Poste, il grande giorno è arrivato

Poste Italiane farà il debutto a Piazza Affari dopo il collocamento da record. Superano quota 303mila i piccoli risparmiatori che hanno sottoscritto i titoli di Poste a 6,75 euro per azione. E di questi oltre 26mila sono dipendenti dell'azienda guidata da Francesco Caio.

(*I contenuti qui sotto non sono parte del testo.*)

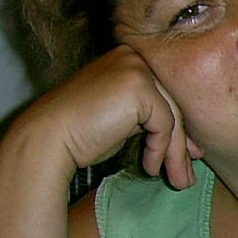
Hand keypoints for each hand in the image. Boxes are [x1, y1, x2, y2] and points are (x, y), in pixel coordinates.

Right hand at [18, 45, 202, 189]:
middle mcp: (133, 56)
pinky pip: (164, 124)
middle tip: (188, 173)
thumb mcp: (121, 118)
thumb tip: (183, 138)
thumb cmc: (80, 134)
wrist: (48, 139)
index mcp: (128, 59)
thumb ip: (148, 116)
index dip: (178, 127)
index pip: (164, 93)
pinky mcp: (139, 87)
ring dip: (176, 153)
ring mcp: (136, 69)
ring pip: (172, 115)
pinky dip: (160, 150)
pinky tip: (150, 168)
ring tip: (180, 181)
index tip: (189, 154)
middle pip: (171, 103)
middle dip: (182, 142)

ROMA - Il grande giorno è arrivato. Domani Poste Italiane farà il debutto a Piazza Affari dopo il collocamento da record. Superano quota 303mila i piccoli risparmiatori che hanno sottoscritto i titoli di Poste a 6,75 euro per azione. E di questi oltre 26mila sono dipendenti dell'azienda guidata da Francesco Caio. La risposta della clientela retail à stata robusta, con una richiesta di quasi 390 milioni di azioni a fronte dei 135,9 milioni riservate al pubblico indistinto.

Accanto ai piccoli risparmiatori l'elenco degli investitori istituzionali. «Abbiamo un libro di altissima qualità sia in termini di tipologia di investitori istituzionali che di distribuzione geografica. Ma è ancora troppo presto per parlare dei dettagli» ha rimarcato il direttore generale del Tesoro, Vincenzo La Via, nel corso della conferenza stampa a chiusura del collocamento. Niente nomi sui nuovi azionisti di Poste. Al Mef tuttavia hanno rilevato che nel «book» c'è tutta la tipologia di investitori, con una risposta importante sia da parte degli investitori esteri e sia di quelli nazionali.

Lo sbarco di Poste a Piazza Affari è stato un successo come ha sottolineato il ministro dell'Economia, Pier Carlo Padoan. L'ingresso in Borsa non è mai stato in discussione, nonostante la fase di forti burrasche che ha interessato i mercati azionari globali dopo lo scoppio della bolla della Borsa di Shanghai.

Poste è il più grande collocamento in Borsa in Europa dall'inizio dell'anno e rappresenta il ritorno del Tesoro dopo 16 anni nel mettere sul mercato quote di società rilevanti. I numeri di Poste sono ragguardevoli. Con il prezzo dell'Ipo a 6,75 euro per azione la valorizzazione della società sfiora i 9 miliardi di euro. In termini di capitalizzazione Poste è un po' più grande di Mediobanca e poco più piccola di Terna. Al primo giorno già si colloca tra i principali 14 big di Piazza Affari per valore di Borsa.